● **Gestellte Aufgabe a**: Gib bitte aus den Datensätzen alles von der Zeile mit „common name: Sea barley“ bis hinunter zur Zeile mit „family: Brachytheciaceae“ wortgetreu aus, beide Zeilen eingeschlossen.

● **Textausschnitt**:
# # # #
Ist das Kulanz? Warum nennen sie es dann „Rechte“?

Hallo,
in der Theorie sieht das alles ganz gut aus, aber in der Praxis… die „Fahrgastrechte“ gelten ja erst bei einer Verspätung ab 60 Minuten. Im Fernverkehr klappt das ganz gut, Antrag inzwischen relativ zügig über die Webseite und das Geld ist meist recht schnell auf dem Konto - interessanterweise kriegt man dann grundsätzlich irgendwann nochmal einen Brief aus Papier per Post - das ließe sich sicher einsparen.
# # # #
Datensätze aus einer Datenquelle:

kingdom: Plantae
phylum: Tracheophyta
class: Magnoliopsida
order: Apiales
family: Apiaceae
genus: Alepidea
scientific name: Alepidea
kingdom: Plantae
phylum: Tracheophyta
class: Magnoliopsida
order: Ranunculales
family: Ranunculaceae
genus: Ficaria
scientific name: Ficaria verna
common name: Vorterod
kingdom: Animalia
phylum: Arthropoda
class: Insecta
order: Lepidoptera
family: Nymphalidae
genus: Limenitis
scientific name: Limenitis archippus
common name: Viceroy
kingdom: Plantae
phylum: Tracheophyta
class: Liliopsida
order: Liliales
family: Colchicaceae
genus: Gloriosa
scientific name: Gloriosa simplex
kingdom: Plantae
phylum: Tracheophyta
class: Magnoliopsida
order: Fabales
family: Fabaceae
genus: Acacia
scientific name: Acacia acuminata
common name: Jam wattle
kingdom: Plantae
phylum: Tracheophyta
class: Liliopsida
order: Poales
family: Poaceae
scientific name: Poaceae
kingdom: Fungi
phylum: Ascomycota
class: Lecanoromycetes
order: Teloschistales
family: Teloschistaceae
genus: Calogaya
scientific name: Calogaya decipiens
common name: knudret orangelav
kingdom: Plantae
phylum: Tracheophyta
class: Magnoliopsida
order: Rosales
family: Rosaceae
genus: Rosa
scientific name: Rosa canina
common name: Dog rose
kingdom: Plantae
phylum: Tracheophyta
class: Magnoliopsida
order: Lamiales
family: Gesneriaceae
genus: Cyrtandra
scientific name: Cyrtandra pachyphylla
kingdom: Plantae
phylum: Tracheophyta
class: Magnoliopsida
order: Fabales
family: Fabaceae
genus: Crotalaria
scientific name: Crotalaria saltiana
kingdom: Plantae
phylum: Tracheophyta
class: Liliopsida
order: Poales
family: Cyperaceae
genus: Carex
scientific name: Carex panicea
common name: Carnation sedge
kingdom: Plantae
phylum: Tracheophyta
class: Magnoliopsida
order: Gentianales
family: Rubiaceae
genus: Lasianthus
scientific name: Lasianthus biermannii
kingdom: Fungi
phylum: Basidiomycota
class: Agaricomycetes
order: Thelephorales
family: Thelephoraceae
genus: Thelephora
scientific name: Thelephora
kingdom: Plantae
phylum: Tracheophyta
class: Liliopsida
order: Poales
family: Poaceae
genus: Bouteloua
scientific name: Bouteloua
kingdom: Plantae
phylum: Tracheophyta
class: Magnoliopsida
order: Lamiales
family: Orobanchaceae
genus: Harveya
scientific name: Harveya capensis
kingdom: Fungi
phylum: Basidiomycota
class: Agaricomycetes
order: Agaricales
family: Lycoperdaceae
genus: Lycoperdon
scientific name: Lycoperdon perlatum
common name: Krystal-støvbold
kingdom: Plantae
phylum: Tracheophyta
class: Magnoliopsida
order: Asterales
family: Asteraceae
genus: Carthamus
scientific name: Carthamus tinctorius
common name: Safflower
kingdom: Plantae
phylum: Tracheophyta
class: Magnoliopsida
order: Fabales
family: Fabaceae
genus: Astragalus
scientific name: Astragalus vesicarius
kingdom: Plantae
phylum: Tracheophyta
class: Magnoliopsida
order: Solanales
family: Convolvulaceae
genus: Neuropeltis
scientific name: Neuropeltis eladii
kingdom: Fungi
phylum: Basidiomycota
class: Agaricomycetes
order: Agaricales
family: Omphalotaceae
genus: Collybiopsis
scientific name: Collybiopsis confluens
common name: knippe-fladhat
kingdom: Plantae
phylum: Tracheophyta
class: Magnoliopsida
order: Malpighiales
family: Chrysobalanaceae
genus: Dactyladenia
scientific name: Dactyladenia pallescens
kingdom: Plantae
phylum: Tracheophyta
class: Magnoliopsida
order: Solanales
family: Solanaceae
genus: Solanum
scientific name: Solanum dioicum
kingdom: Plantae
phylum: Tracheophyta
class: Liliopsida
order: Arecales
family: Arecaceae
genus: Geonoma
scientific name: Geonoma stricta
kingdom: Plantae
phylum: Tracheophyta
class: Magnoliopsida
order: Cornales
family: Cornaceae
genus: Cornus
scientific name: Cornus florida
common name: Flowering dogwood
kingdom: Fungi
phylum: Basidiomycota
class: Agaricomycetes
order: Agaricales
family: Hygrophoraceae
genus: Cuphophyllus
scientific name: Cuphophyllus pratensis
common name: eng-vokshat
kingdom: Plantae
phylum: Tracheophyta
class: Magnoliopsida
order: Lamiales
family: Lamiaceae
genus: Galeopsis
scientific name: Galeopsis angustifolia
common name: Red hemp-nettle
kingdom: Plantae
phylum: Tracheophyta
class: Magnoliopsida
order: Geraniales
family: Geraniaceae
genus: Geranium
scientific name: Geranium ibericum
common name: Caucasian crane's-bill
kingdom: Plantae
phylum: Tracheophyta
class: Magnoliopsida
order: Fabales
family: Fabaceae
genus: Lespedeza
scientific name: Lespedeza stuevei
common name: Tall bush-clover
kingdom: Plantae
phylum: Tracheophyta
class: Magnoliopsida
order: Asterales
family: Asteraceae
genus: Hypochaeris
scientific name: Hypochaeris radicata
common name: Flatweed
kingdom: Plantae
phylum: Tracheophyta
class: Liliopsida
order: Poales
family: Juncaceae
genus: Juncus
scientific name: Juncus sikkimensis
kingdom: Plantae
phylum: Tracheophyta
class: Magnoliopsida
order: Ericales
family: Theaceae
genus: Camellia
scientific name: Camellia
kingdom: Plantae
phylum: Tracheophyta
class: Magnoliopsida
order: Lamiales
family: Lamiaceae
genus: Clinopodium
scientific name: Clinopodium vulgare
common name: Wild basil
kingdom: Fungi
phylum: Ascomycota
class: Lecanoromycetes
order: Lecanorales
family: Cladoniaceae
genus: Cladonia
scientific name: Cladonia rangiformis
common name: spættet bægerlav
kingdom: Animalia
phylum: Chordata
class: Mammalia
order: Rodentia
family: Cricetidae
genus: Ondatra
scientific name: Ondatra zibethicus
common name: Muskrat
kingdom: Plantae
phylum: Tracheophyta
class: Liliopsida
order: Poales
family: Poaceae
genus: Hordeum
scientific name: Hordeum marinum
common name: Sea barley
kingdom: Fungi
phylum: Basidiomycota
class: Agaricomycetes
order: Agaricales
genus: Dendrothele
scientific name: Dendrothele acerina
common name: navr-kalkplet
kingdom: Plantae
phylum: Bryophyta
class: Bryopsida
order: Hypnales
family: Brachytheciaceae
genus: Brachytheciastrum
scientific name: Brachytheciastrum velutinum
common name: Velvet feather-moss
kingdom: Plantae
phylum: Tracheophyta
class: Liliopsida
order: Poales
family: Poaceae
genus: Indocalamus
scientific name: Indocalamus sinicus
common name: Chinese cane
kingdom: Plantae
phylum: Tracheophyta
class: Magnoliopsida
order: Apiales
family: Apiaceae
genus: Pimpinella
# # # #
● **Gestellte Aufgabe b**: Ab welcher Verspätung gelten laut dem Textausschnitt die Fahrgastrechte?

● **Vollständige Lösung a**:
common name: Sea barley
kingdom: Fungi
phylum: Basidiomycota
class: Agaricomycetes
order: Agaricales
genus: Dendrothele
scientific name: Dendrothele acerina
common name: navr-kalkplet
kingdom: Plantae
phylum: Bryophyta
class: Bryopsida
order: Hypnales
family: Brachytheciaceae

● **Vollständige Lösung b**: Ab einer Verspätung von 60 Minuten.